# WORK TO BE COMPLETED
Give an exact copy of the lines from the beginning of the listing below to the "Table 1. Binding" line, inclusive.

# TASK MATERIAL
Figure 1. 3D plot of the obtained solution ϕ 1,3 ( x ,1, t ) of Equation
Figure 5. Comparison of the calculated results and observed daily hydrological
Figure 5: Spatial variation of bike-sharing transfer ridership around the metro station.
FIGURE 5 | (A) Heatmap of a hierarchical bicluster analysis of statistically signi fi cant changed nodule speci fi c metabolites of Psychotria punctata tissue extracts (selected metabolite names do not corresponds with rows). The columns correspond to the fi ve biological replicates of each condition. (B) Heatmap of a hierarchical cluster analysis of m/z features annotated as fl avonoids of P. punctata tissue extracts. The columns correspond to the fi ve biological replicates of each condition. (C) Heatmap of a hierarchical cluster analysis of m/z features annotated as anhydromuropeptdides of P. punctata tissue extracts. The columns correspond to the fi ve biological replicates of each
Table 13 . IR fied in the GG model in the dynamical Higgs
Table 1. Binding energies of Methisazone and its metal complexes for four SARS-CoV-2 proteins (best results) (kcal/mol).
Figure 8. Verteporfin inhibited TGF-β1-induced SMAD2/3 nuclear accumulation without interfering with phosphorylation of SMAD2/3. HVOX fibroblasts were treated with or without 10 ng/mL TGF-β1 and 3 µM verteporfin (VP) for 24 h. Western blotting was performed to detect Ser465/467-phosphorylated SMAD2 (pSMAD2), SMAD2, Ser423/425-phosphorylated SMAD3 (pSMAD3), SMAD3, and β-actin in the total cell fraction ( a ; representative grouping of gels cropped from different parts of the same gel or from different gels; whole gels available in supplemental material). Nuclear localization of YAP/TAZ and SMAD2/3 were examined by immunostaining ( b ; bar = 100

# WORKED SOLUTION
Figure 1. 3D plot of the obtained solution ϕ 1,3 ( x ,1, t ) of Equation
Figure 5. Comparison of the calculated results and observed daily hydrological
Figure 5: Spatial variation of bike-sharing transfer ridership around the metro station.
FIGURE 5 | (A) Heatmap of a hierarchical bicluster analysis of statistically signi fi cant changed nodule speci fi c metabolites of Psychotria punctata tissue extracts (selected metabolite names do not corresponds with rows). The columns correspond to the fi ve biological replicates of each condition. (B) Heatmap of a hierarchical cluster analysis of m/z features annotated as fl avonoids of P. punctata tissue extracts. The columns correspond to the fi ve biological replicates of each condition. (C) Heatmap of a hierarchical cluster analysis of m/z features annotated as anhydromuropeptdides of P. punctata tissue extracts. The columns correspond to the fi ve biological replicates of each
Table 13 . IR fied in the GG model in the dynamical Higgs
Table 1. Binding energies of Methisazone and its metal complexes for four SARS-CoV-2 proteins (best results) (kcal/mol).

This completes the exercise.